Kiai Muchammad Muchtar Muthi memiliki berbagai macam Hariqatul 'adah atau sering disebut dengan hal-hal diluar kebiasaan. Saat ia masih kecil memiliki perilaku dan kebiasaan yang tidak biasanya dimiliki oleh seorang anak kecil. Adapun Hariqatul 'adahnya antara lain sebagai berikut:

Tidak menyukai makan nasi dan minum air putih Tidak seperti orang Indonesia pada umumnya yang menjadikan nasi sebagai makanan pokok. Justru kiai Muchammad Muchtar Muthi tidak suka makan nasi. Bahkan bertahun-tahun ia tidak pernah makan nasi putih. Makanan yang ia konsumsi saat itu berupa kue Brubi (sejenis Nagasari, makanan pisang yang dibungkus tepung dan daun pisang). Termasuk hal aneh lagi ia juga tidak suka minum air putih. Ia lebih suka minum teh dalam kesehariannya. Namun ketika ia berusia 8 tahun sudah mulai makan nasi.

Berani dan Cerdik Sejak kecil kiai Muchammad Muchtar Muthi memang tidak mengenal rasa takut meski ia sebenarnya juga sering menemui hal-hal yang menakutkan seperti melihat hantu, melihat jangkrik yang aneh. Kecerdikannya juga sudah tertanam mulai kecil, hal ini terlihat ketika ia menggoda polisi Belanda, ia juga pernah mengetahui ibunya pergi keluar rumah padahal ibunya tidak izin, selain itu ia pernah menggembosi ban motor pasangan suami istri karena tidak membawakannya kue dan lain-lain.

Gemar Wayang Kulit Sesuatu yang aneh lagi yang dimiliki kiai Muchammad Muchtar Muthi adalah menyukai wayang kulit.
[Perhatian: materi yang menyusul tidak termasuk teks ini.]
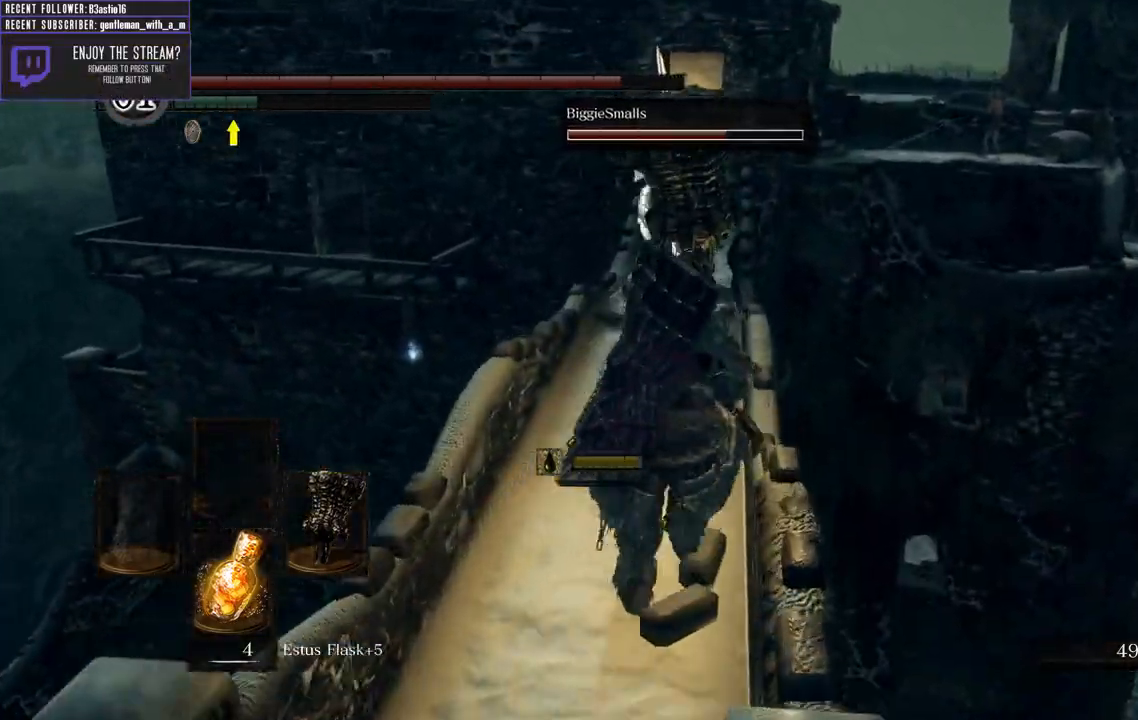
{"buttons": [], "left_stick": "up", "right_stick": "center", "events": [[250, "B", "up"]]}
Jarang sekali anak kecil menyukai wayang kulit, kebanyakan orang dewasa yang lebih menyukai. Kegemaran ia terhadap wayang kulit memang luar biasa. Tak jarang ia rela berjalan kaki menempuh jarak yang cukup jauh hanya sekedar melihat pertunjukan wayang kulit. Selain itu, ia juga mempelajari tentang seluk beluk wayang kulit dan juga menjadi wiyogo atau panjak wayang kulit.

Pendidikan

Meskipun bersekolah di lembaga pendidikan formal adalah suatu hal yang tidak disukai oleh kiai Muchammad Muchtar Muthi tetapi akhirnya ketika berusia lebih dari 8 tahun dengan berat hati akhirnya ia mau bersekolah di Madrasah Ibtidaiyah Ngelo yang berjarak kurang lebih 2 km sebelah selatan Losari. Masa belajar di Madrasah Ibtidaiyah Ngelo, Losari berakhir karena dibubarkan oleh Jepang yang masuk Indonesia. Kemudian menginjak usia 15 tahun, kiai Muchammad Muchtar Muthi memasuki babak baru dalam kehidupannya yaitu nyantri di pondok pesantren Rejoso (Darul Ulum) Peterongan Jombang. Ketika nyantri di pondok tersebut ia mampu menghafal Alquran berjumlah 12 Juz. Sehingga jika ditotal dengan jumlah hafalan yang sebelumnya ia ke Rejoso 6 Juz, maka semua hafalannya 18 juz.

Ketika di pondok Rejoso ia selalu membuat ulah dan masalahmasalah yang mengganggu orang-orang yang ada di pondok tersebut. Akhirnya, pengurus pondok melakukan sidang dengan kesimpulan akan mengeluarkan kiai Muchammad Muchtar Muthi pada hari Sabtu. Namun,kiai Muchammad Muchtar Muthi lebih dulu keluar pada hari Jumat karena itu lebih baik daripada menunggu dikeluarkan. Setelah keluar dari pondok Rejoso, ia pindah ke pondok pesantren Tambak Beras (Bahrul Ulum). Sebagaimana di pesantren Rejoso, di Tambak Beras pun ia tidak ada minat untuk mempelajari pelajaran-pelajaran yang ada di sana. Selama di sana ia hanya menghabiskan waktu untuk menghafal Alquran. Disamping mempelajari ilmu keagamaan ia juga mempelajari ilmu kanuragan kepada H. Ahmad di Krempeng desa Kembangan sebelah utara Trosobo Sidoarjo.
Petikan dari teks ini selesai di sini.